This Large rather impressive Vase stands 20 1/2 inches tall sitting on its wooden plinth......it is 10 inches in diameter at widest point. This is a Genuine older piece.....probably Circa 1900 to 1930's...we have listed as VINTAGE to be safe.
The Modern pieces post 1930's are usually made of plastic or new solid colour resin rather than the traditional tree sap resin with Mercuric Sulphide providing the Red Colours (CINNABAR).
There is a little damage at base rim of the vase and here you can clearly differentiate the opaque layers of tree resin under the cinnabar coloured lacquer layers. Just to be certain we also applied some Nail Polish remover on the cinnabar and removed a little colour spot.....with the modern pieces being solid colour plastics or resin you will not be able to remove the colour at all. This Vase has a base of Bronze on which the thick lacquer resin layers have been applied ...The artist has then cut the decorative designs into the lacquer and on this Vase they appear to be up-to 1/8th inch deep in the main panels.The inside of the vase has an alloy insert for added protection when used with water as a flower vessel. A quality Piece at a Very Good Price.

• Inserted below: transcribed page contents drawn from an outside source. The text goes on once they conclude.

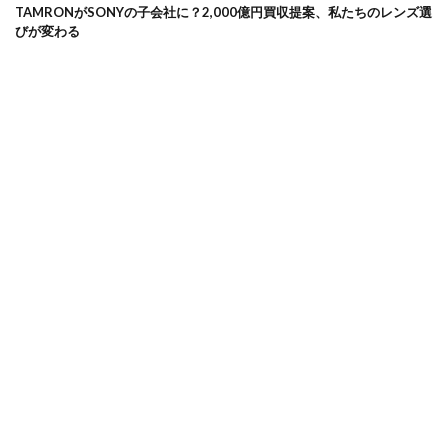
TAMRONがSONYの子会社に？2,000億円買収提案、私たちのレンズ選
びが変わる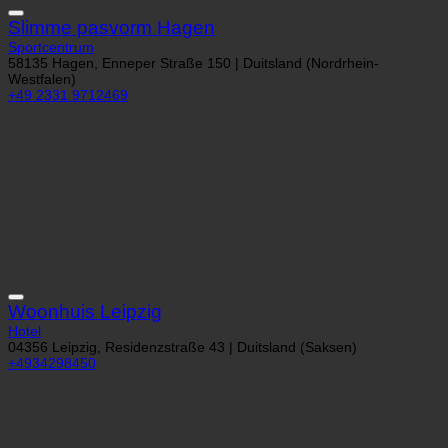
Slimme pasvorm Hagen
Sportcentrum
58135 Hagen, Enneper Straße 150 | Duitsland (Nordrhein-
Westfalen)
+49 2331 9712469
Woonhuis Leipzig
Hotel
04356 Leipzig, Residenzstraße 43 | Duitsland (Saksen)
+4934298450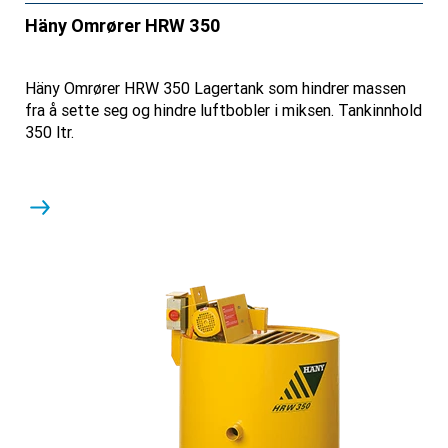
Häny Omrører HRW 350
Häny Omrører HRW 350 Lagertank som hindrer massen
fra å sette seg og hindre luftbobler i miksen. Tankinnhold
350 ltr.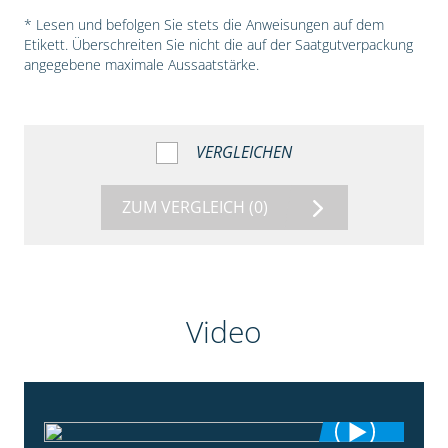
* Lesen und befolgen Sie stets die Anweisungen auf dem
Etikett. Überschreiten Sie nicht die auf der Saatgutverpackung
angegebene maximale Aussaatstärke.
VERGLEICHEN
ZUM VERGLEICH
(0)
Video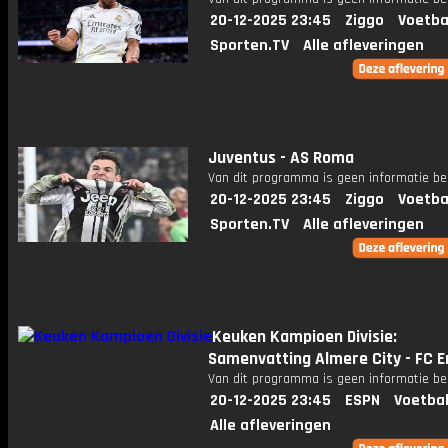
20-12-2025 23:45
Ziggo
Voetba
Sporten.TV
Alle afleveringen
Juventus - AS Roma
Van dit programma is geen informatie be
20-12-2025 23:45
Ziggo
Voetba
Sporten.TV
Alle afleveringen
Keuken Kampioen Divisie:
Samenvatting Almere City - FC
Van dit programma is geen informatie be
20-12-2025 23:45
ESPN
Voetbal
Alle afleveringen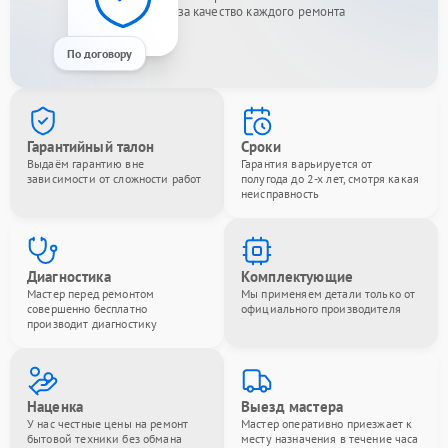
за качество каждого ремонта
По договору
Гарантийный талон
Сроки
Выдаём гарантию вне
Гарантия варьируется от
зависимости от сложности работ
полугода до 2-х лет, смотря какая
неисправность
Диагностика
Комплектующие
Мастер перед ремонтом
Мы применяем детали только от
совершенно бесплатно
официального производителя
производит диагностику
Наценка
Выезд мастера
У нас честные цены на ремонт
Мастер оперативно приезжает к
бытовой техники без обмана
месту назначения в течение часа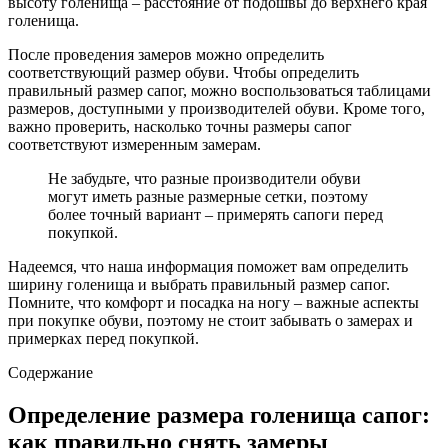
высоту голенища – расстояние от подошвы до верхнего края
голенища.
После проведения замеров можно определить
соответствующий размер обуви. Чтобы определить
правильный размер сапог, можно воспользоваться таблицами
размеров, доступными у производителей обуви. Кроме того,
важно проверить, насколько точны размеры сапог
соответствуют измеренным замерам.
Не забудьте, что разные производители обуви
могут иметь разные размерные сетки, поэтому
более точный вариант – примерять сапоги перед
покупкой.
Надеемся, что наша информация поможет вам определить
ширину голенища и выбрать правильный размер сапог.
Помните, что комфорт и посадка на ногу – важные аспекты
при покупке обуви, поэтому не стоит забывать о замерах и
примерках перед покупкой.
Содержание
Определение размера голенища сапог:
как правильно снять замеры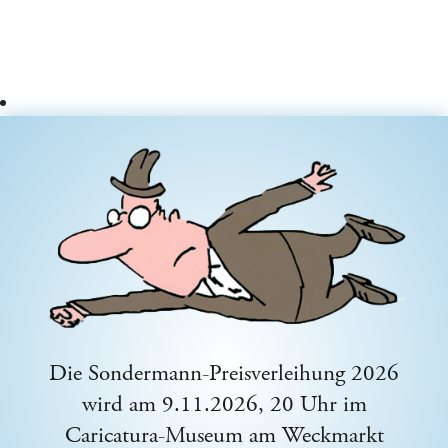
Die Sondermann-Preisverleihung 2026
wird am 9.11.2026, 20 Uhr im
Caricatura-Museum am Weckmarkt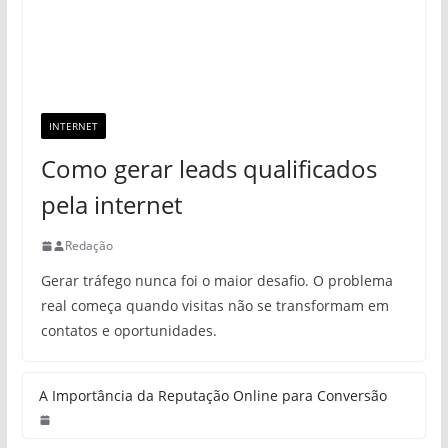
INTERNET
Como gerar leads qualificados
pela internet
Redação
Gerar tráfego nunca foi o maior desafio. O problema
real começa quando visitas não se transformam em
contatos e oportunidades.
A Importância da Reputação Online para Conversão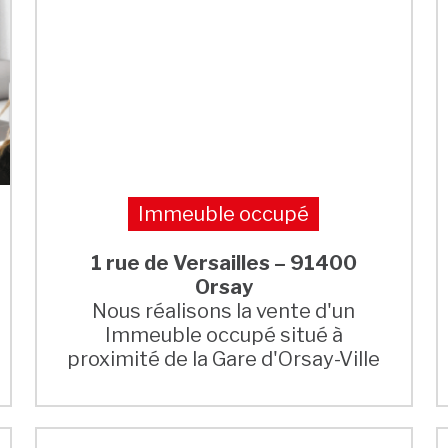
Immeuble occupé
1 rue de Versailles – 91400
Orsay
Nous réalisons la vente d'un
Immeuble occupé situé à
proximité de la Gare d'Orsay-Ville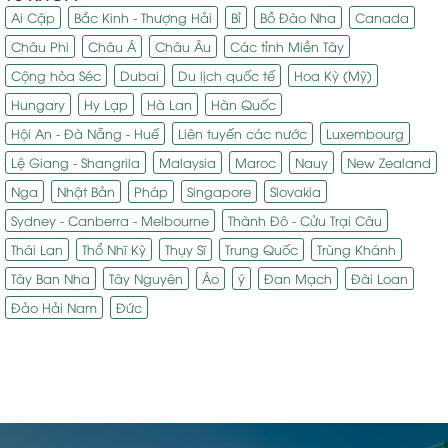
Ai Cập
Bắc Kinh - Thượng Hải
Bỉ
Bồ Đào Nha
Canada
Châu Phi
Châu Á
Châu Âu
Các tỉnh Miền Tây
Cộng hòa Séc
Dubai
Du lịch quốc tế
Hoa Kỳ (Mỹ)
Hungary
Hy Lạp
Hà Lan
Hàn Quốc
Hội An - Đà Nẵng - Huế
Liên tuyến các nước
Luxembourg
Lệ Giang - Shangrila
Malaysia
Maroc
Nauy
New Zealand
Nga
Nhật Bản
Pháp
Singapore
Slovakia
Sydney - Canberra - Melbourne
Thành Đô - Cửu Trại Câu
Thái Lan
Thổ Nhĩ Kỳ
Thụy Sĩ
Trung Quốc
Trùng Khánh
Tây Ban Nha
Tây Nguyên
Áo
ý
Đan Mạch
Đài Loan
Đảo Hải Nam
Đức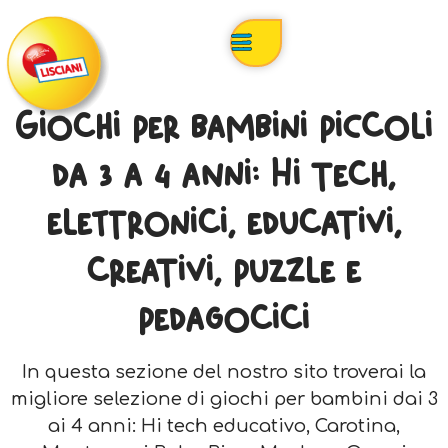
Giochi per bambini piccoli
da 3 a 4 anni: Hi tech,
elettronici, educativi,
creativi, puzzle e
pedagocici
In questa sezione del nostro sito troverai la
migliore selezione di giochi per bambini dai 3
ai 4 anni: Hi tech educativo, Carotina,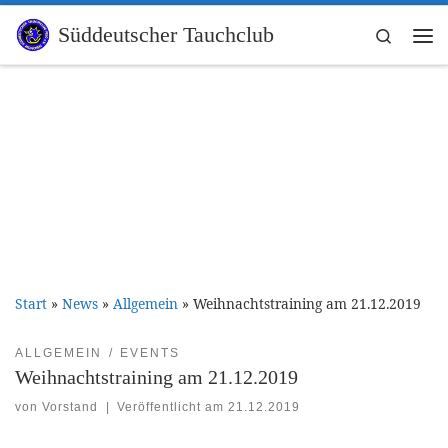
Zum Inhalt springen
Süddeutscher Tauchclub
Search
Me
Start
»
News
»
Allgemein
»
Weihnachtstraining am 21.12.2019
ALLGEMEIN
EVENTS
Weihnachtstraining am 21.12.2019
von
Vorstand
|
Veröffentlicht am
21.12.2019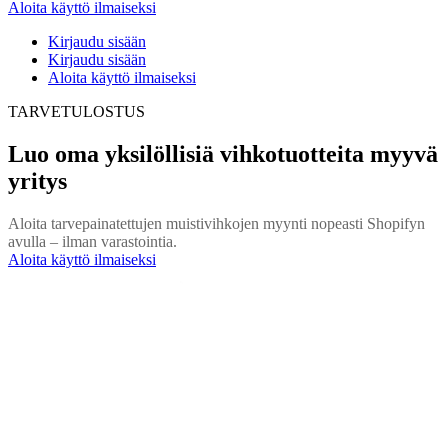
Aloita käyttö ilmaiseksi
Kirjaudu sisään
Kirjaudu sisään
Aloita käyttö ilmaiseksi
TARVETULOSTUS
Luo oma yksilöllisiä vihkotuotteita myyvä
yritys
Aloita tarvepainatettujen muistivihkojen myynti nopeasti Shopifyn
avulla – ilman varastointia.
Aloita käyttö ilmaiseksi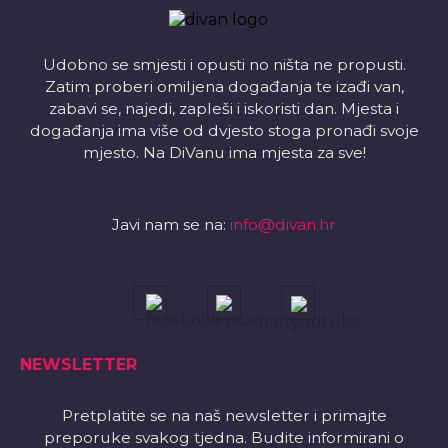
Udobno se smjesti i opusti no ništa ne propusti.
Zatim proberi omiljena događanja te izađi van,
zabavi se, najedi, zapleši i iskoristi dan. Mjesta i
događanja ima više od dvjesto stoga pronađi svoje
mjesto. Na DiVanu ima mjesta za sve!
Javi nam se na:
info@divan.hr
NEWSLETTER
Pretplatite se na naš newsletter i primajte
preporuke svakog tjedna. Budite informirani o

Lacquer was a popular form of decoration and protective covering in ancient China. It was used to colour and beautify screens, furniture, bowls, cups, sculpture, musical instruments, and coffins, where it could be carved, incised, and inlaid to show off scenes from nature, mythology, and literature. Time-consuming to produce, Chinese Lacquerware became highly sought after by those who could afford it and by neighbouring cultures.
Lacquerware describes objects made of wood, metal, or just about anything similar which have been covered in a liquid made of shellac or melted resin flakes dissolved in alcohol (or a synthetic substance), which forms a hard protective smooth coating when dry which remains relatively light in weight. The ancient Chinese artists used the sap of the tree Rhus vernicefera (Toxicodendron vernicifluum), which was native to eastern and southern China and was sometimes referred to as the 'Lacquer Tree'. The resin is drained from a cut in the living tree and becomes an opaque white liquid on contact with the air.
Lacquer existed in many colours by adding certain chemicals to the resin, for example, black was made by adding carbon, yellow by adding ochre, and a brilliant red was achieved by mixing in mercuric sulphide (aka cinnabar). These were the three most popular colours in ancient Chinese lacquer painting.
The resulting lacquer, when dried slowly in humid conditions, is remarkably resistant to heat, damp, and chemicals. For this reason, lacquer was often used to coat and protect goods of more perishable material which might be easily damaged such as bamboo, silk, and wood. Lacquer can quickly degrade, though, if it cracks, and this has led to a scarcity of finds in ancient tombs and other buried contexts.
As the lacquer is very thin when applied it requires many coats to provide an even finish, but an advantage is that the lacquer can be used to cover almost any type of surface, uneven or otherwise. The preceding coat must be absolutely dry and be highly polished before applying the next one, with some objects having as many as 100 such layers, illustrating that the production of lacquerware was a time-consuming and expensive business.